Good luck and keep trying
Jenny
Jenny, I also have reduced kidney function (CKD3, eGFR 47) and am taking Losartan Potassium for high BP. This is also the 6th medication for me, being unable to tolerate the side effects of the others. I was also taking Diltiazem alongside the Losartan but stopped the former due to ankle swelling and bowel problems. However, the Losartan on its own isn't lowering my BP at all so have now been prescribed a diuretic (Indapamide). Am a little concerned as to whetherdiuretics can worsen kidney function so have been holding off taking it! Did Bendroflumethiazide worsen your kidney function?
No it improved it for a bit as I was more hydrated then it sent me into a state of depression, could not see a future etc .Mine is 49 at the moment, but have no feeling in arms, hands or fingers.
It lowered my bp to less than 100/60 and that is when I started to feel dreadful. I wonder if it has occured to the powers that be that some people function better with a higher BP?
Now am on 12mgs daily candesartan only, plus 15 mgs lansoprasole and have not taken my BP for four months, it is probably sky high now
I wish I had never heard of Bp at least I would not have had nearly ten years of horrible side effects with very little benefit as far as I can see!
Jenny, many thanks for your reply which has gone a little way to reassure me about starting the Indapamide diuretic.
Have you tried Losartan Potassium for your blood pressure? My pharmacist tells me it is the drug he hears the least complaints about from his customers. However, on it's own, it isn't controlling my BP at the moment, hence the prescribed Indapamide.
Have you been taking Lansoprazole for long? I ask because I know it can cause problems for some people and I'm wondering whether the problems in your arms/hands/fingers may be related to that drug. I was once prescribed it to supposedly protect my stomach from the long-term steroids I was taking at the time. However, it caused terrible bowel problems and stomach pain and was stopped within a few days. A daily 'live' yoghurt, plus a few squeezes of lemon juice in warm water and a teaspoonful of Manuka honey protected both my stomach and esophagus throughout my years on steroids. If only I could find a natural alternative for high BP!

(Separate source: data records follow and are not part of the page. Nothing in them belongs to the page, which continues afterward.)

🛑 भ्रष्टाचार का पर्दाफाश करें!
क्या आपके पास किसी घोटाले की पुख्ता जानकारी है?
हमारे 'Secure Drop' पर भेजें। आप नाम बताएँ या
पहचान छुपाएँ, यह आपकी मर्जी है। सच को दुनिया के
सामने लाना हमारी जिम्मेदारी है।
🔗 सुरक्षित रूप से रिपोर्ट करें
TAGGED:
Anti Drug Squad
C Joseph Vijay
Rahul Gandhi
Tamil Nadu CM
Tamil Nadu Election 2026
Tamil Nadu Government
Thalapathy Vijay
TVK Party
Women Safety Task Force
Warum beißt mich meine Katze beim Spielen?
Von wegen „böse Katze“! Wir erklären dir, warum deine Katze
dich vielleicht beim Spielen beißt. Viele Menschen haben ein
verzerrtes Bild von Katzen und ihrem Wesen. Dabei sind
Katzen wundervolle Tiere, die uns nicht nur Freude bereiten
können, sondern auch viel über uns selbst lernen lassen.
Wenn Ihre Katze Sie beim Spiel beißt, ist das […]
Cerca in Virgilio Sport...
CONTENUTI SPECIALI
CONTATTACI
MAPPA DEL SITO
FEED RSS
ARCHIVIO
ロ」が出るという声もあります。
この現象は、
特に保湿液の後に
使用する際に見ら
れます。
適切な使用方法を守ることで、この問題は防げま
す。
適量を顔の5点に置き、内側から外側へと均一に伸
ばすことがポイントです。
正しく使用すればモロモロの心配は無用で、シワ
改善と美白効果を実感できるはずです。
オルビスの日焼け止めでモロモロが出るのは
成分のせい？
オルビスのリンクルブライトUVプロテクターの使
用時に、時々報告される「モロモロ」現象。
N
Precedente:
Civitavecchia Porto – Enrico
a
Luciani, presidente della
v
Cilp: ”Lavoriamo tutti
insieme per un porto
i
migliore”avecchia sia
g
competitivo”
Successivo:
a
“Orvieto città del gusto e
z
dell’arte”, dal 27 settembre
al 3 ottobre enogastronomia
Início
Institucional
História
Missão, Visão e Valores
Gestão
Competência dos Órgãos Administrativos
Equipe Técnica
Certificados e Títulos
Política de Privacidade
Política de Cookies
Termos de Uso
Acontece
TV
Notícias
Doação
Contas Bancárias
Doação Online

It sounds as though you are in denial like me - I haven't taken my BP for a few months either!
I am back again, visited doc on we'd last, said having bad time on candesartan, he said ball is in your court as I am over sensitive. Said I would try 12 to 16 mgs for six weeks,But during lunch that day started getting stabbing pains in lower back and could not put my heels to the ground, it's just like the statin effect, when muscles give up supporting you. Thats it I decided no more, 3 days without bp tablets?I knew muscle breakdown was called something like rhabdomylosis so I googled ' does candesartan cause rhabdomylosis?I am still getting over the shock of all I have read
Carola, if it was me I would go back to the GP and ask to be tried on a different drug - there are many and there must be one that will suit each one of us......or that's what I keep hoping with each one I try! Do be careful what you Google as some sights are very unreliable - the Mayo Clinic is among the best ones if you are doing some research.
hello,
I haven't tried losartanpotassium yet and hope I shan't have to. The less the better in my book. I did hear that continued use of lansaprasole can cause high BP and asked the doctor to reduce it from 30 mgs to 15 per day. My problems with hands and fingers are probably related to my neck and an old injury sustained in a road accident years ago, the cranial osteopath is working on that, but it is a great nuisance and is now affecting my back. Altogether the only thing keeping me going at the moment is the sunshineas for the first uime in years I am feeling hot!!